Des marges exorbitantes
En 2023, Johnny Hajjar, alors député de la Martinique, a mené un rapport parlementaire sur le coût de la vie en Outre-mer. À l’intérieur, on retrouve plusieurs pistes expliquant pourquoi les prix sont plus élevés, notamment à cause de l’importation des produits. Sur un document fourni par le groupe Créo, on s’aperçoit que lorsqu’il faut trois intermédiaires pour importer des produits en France hexagonale, la Martinique en a de quatorze.
Mais pour Johnny Hajjar, cette explication n’est pas suffisante pour comprendre l’écart de prix et dénonce des marges exorbitantes et injustifiées, du fait d’une concentration verticale de ces groupes. « Les grands groupes s’organisent pour maîtriser la chaîne d’approvisionnement, donc plus de la moitié des 14 intermédiaires qui appartiennent aux mêmes grands groupes », détaille-t-il au HuffPost.
« Ils découpent ensuite les marges par des myriades de petites entreprises pour donner une image extérieure de marges raisonnables. Sauf qu’elles s’accumulent et l’accumulation des marges fait des prix de sortie exorbitants, alors qu’ils devraient pouvoir bénéficier aux usagers en faisant en sorte que ces marges-là soient regroupées dans ces mêmes grands groupes. »

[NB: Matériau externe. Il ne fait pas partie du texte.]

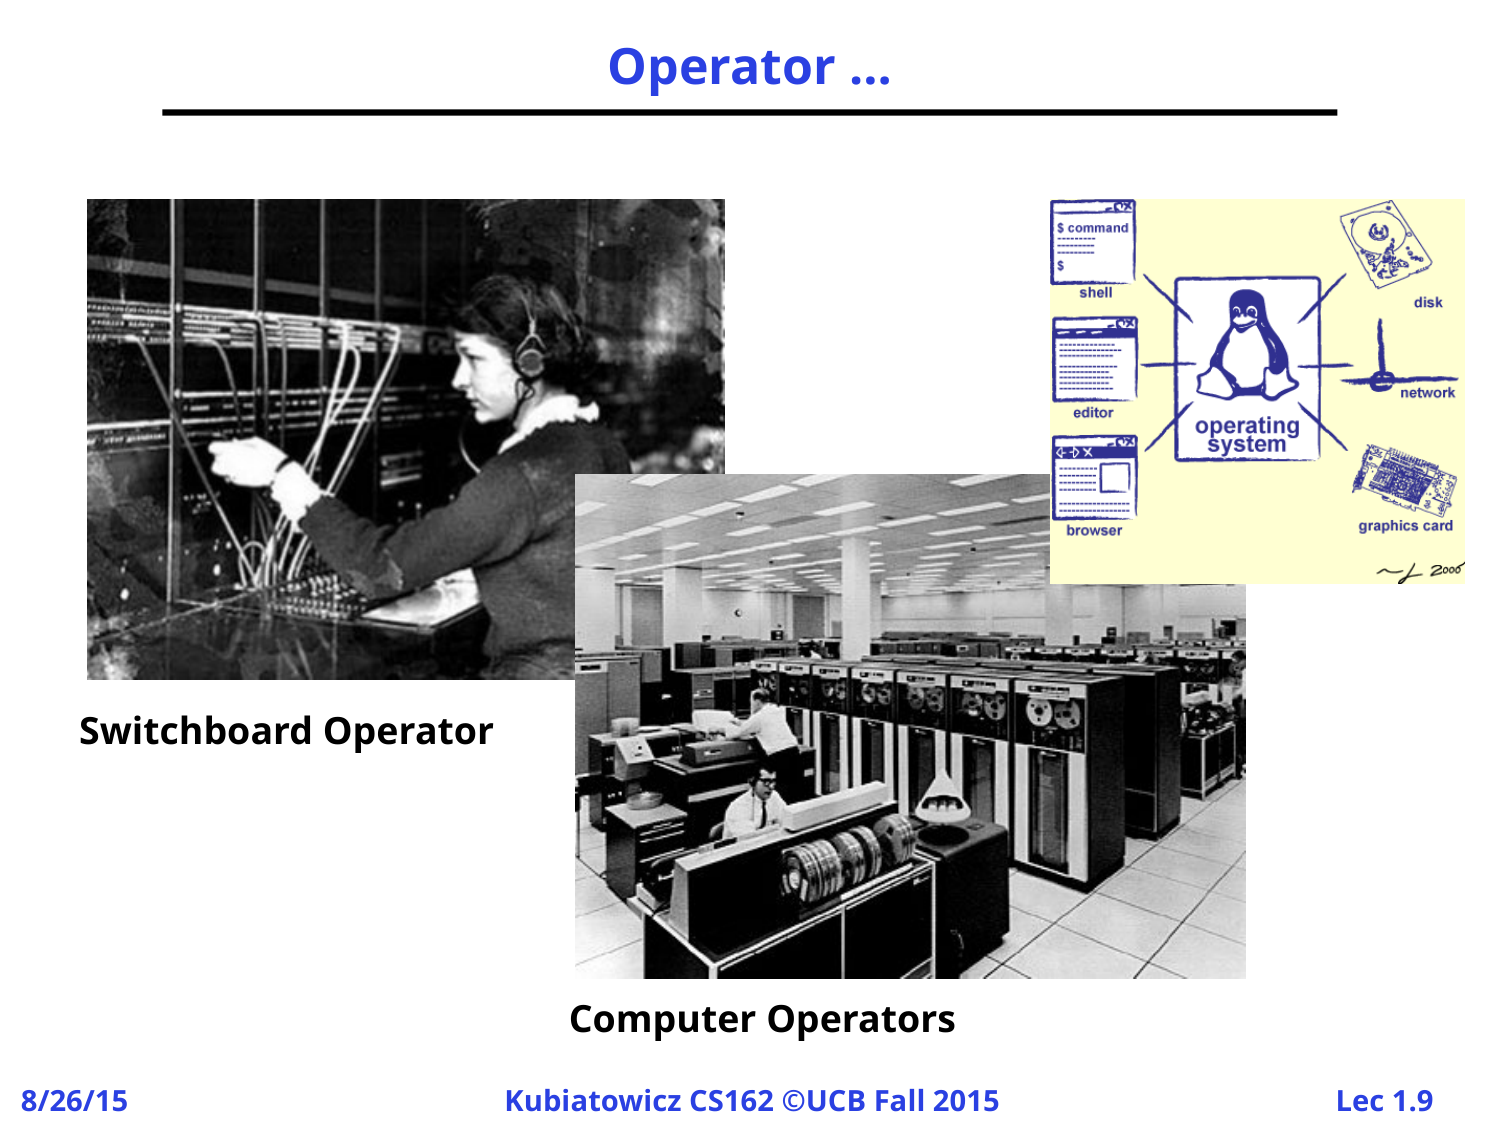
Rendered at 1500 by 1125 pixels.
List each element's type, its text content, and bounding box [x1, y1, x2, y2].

Ce système de concentration verticale dont parle Johnny Hajjar permet des prix largement surévalués, comme le montre une enquête de Libération. « GBH explique que les produits sont plus chers en raison de l’insularité, de l’éloignement des territoires d’outre-mer et notamment en raison de ce qu’on appelle les frais d’approche, qui sont tous les frais liés à l’acheminement des produits depuis la métropole jusqu’à l’outre mer. À nouveau, les documents qu’on a révélés démontrent que ce n’est pas le cas », explique au HuffPost, Emmanuel Fansten, journaliste chez Libération et auteur de l’enquête.
Une position hégémonique
Mais ce que montre aussi l’enquête c’est que dans le secteur de l’automobile, il y a aussi une concentration dite horizontale. « GBH détient une grande partie du secteur de la vente automobile, mais ils détiennent également, en lien avec l’automobile, tout un tas d’activités annexes. Par exemple des centres auto, de la pneumatique ou de la vente de pièces détachées », précise Emmanuel Fansten.

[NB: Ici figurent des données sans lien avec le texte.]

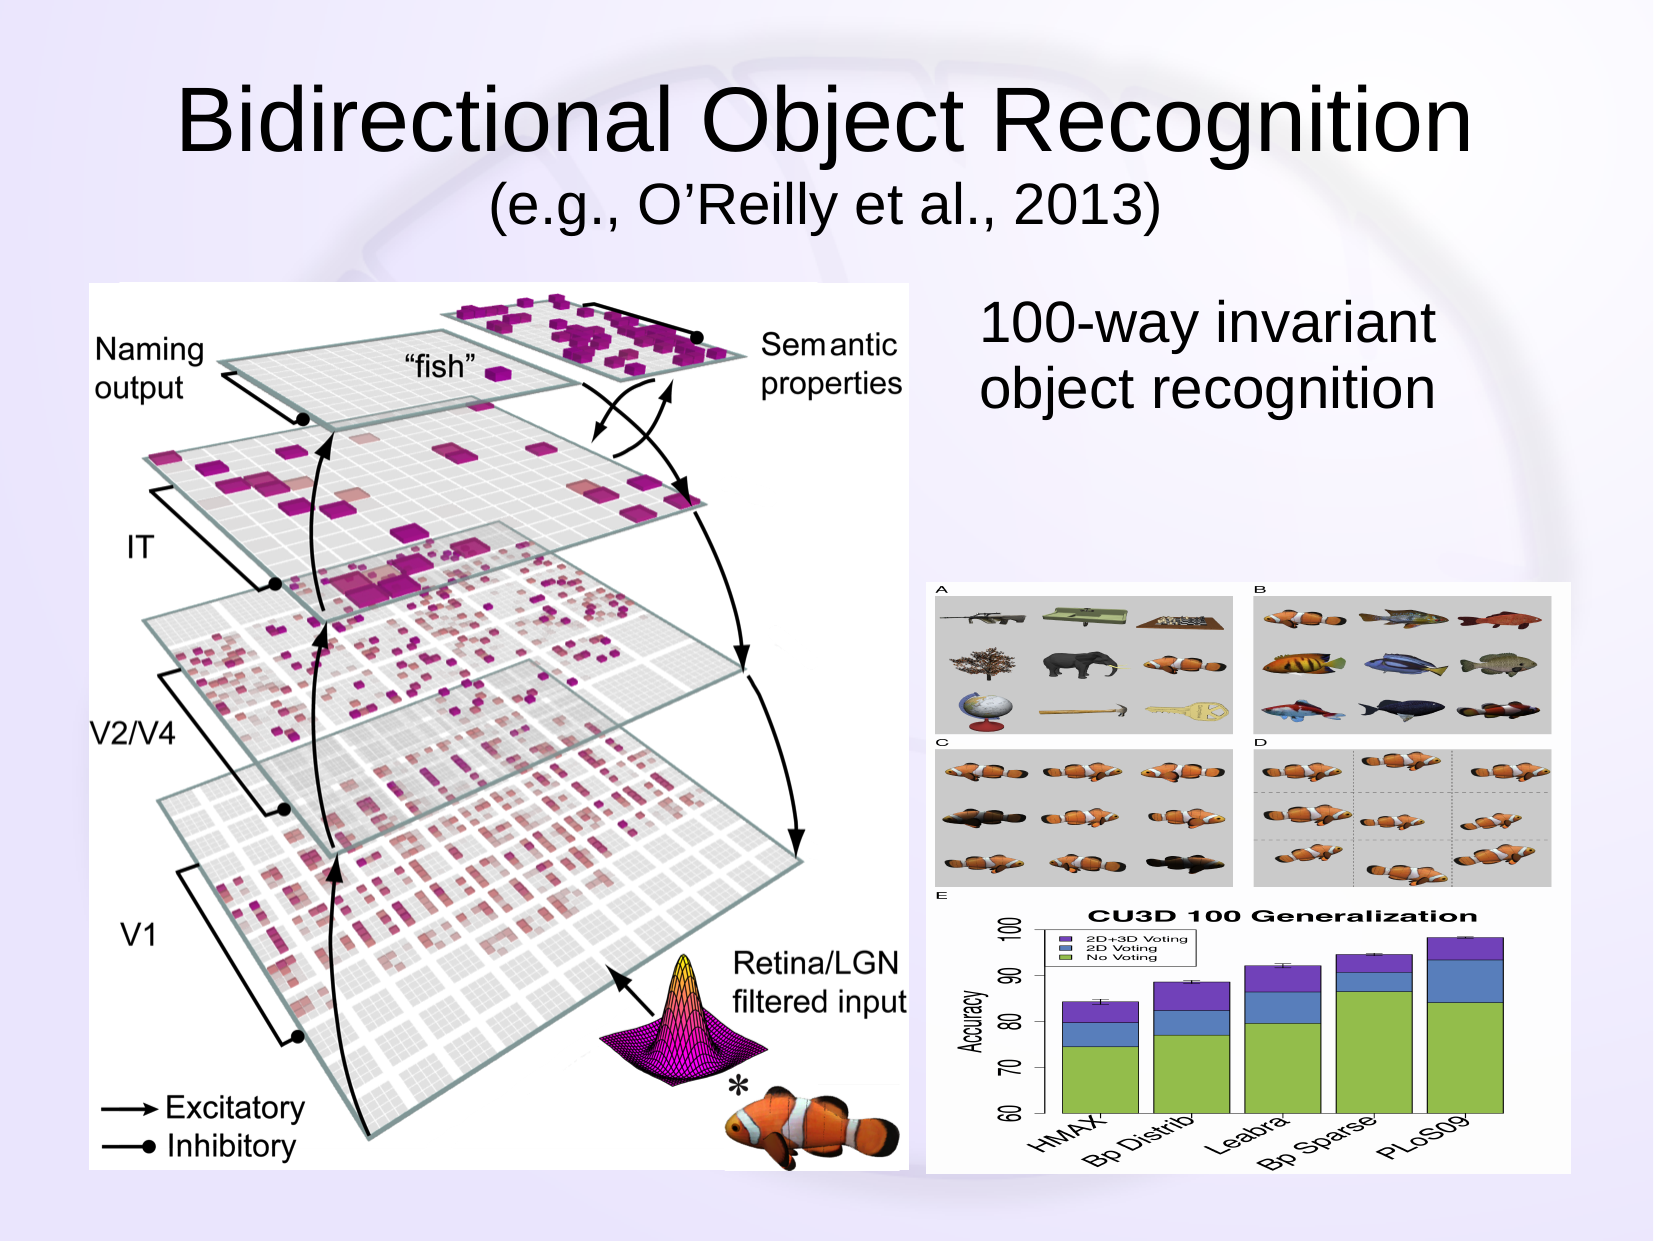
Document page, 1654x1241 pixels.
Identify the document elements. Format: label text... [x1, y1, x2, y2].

title Bidirectional Object Recognition (e.g., O’Reilly et al., 2013) [82, 49, 1571, 257]
text_box 100-way invariant object recognition [964, 282, 1514, 430]
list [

Le problème dans tout ça, c’est que GBH ne publiant pas le détail de ses comptes, on ne connaît même pas le nombre exact d’entreprises détenues par le groupe, ni les marges exactes réalisées grâce à elles. Mais en bout de chaîne, c’est le consommateur qui en paye le prix.
Depuis le 13 janvier, les acteurs de la distribution aux Antilles sont visés par une plainte pour « entente » et « abus de position dominante » au tribunal judiciaire de Fort-de-France. Celle-ci a été déposée par les quatre plaignants ayant déjà entamé une autre procédure contre le Groupe Bernard Hayot en novembre dernier.
De son côté, GBH réfute les accusations sur sa position de dominante dans la grande distribution et déclare que leurs marges « sont très comparables à celles pratiquées dans l’Hexagone ».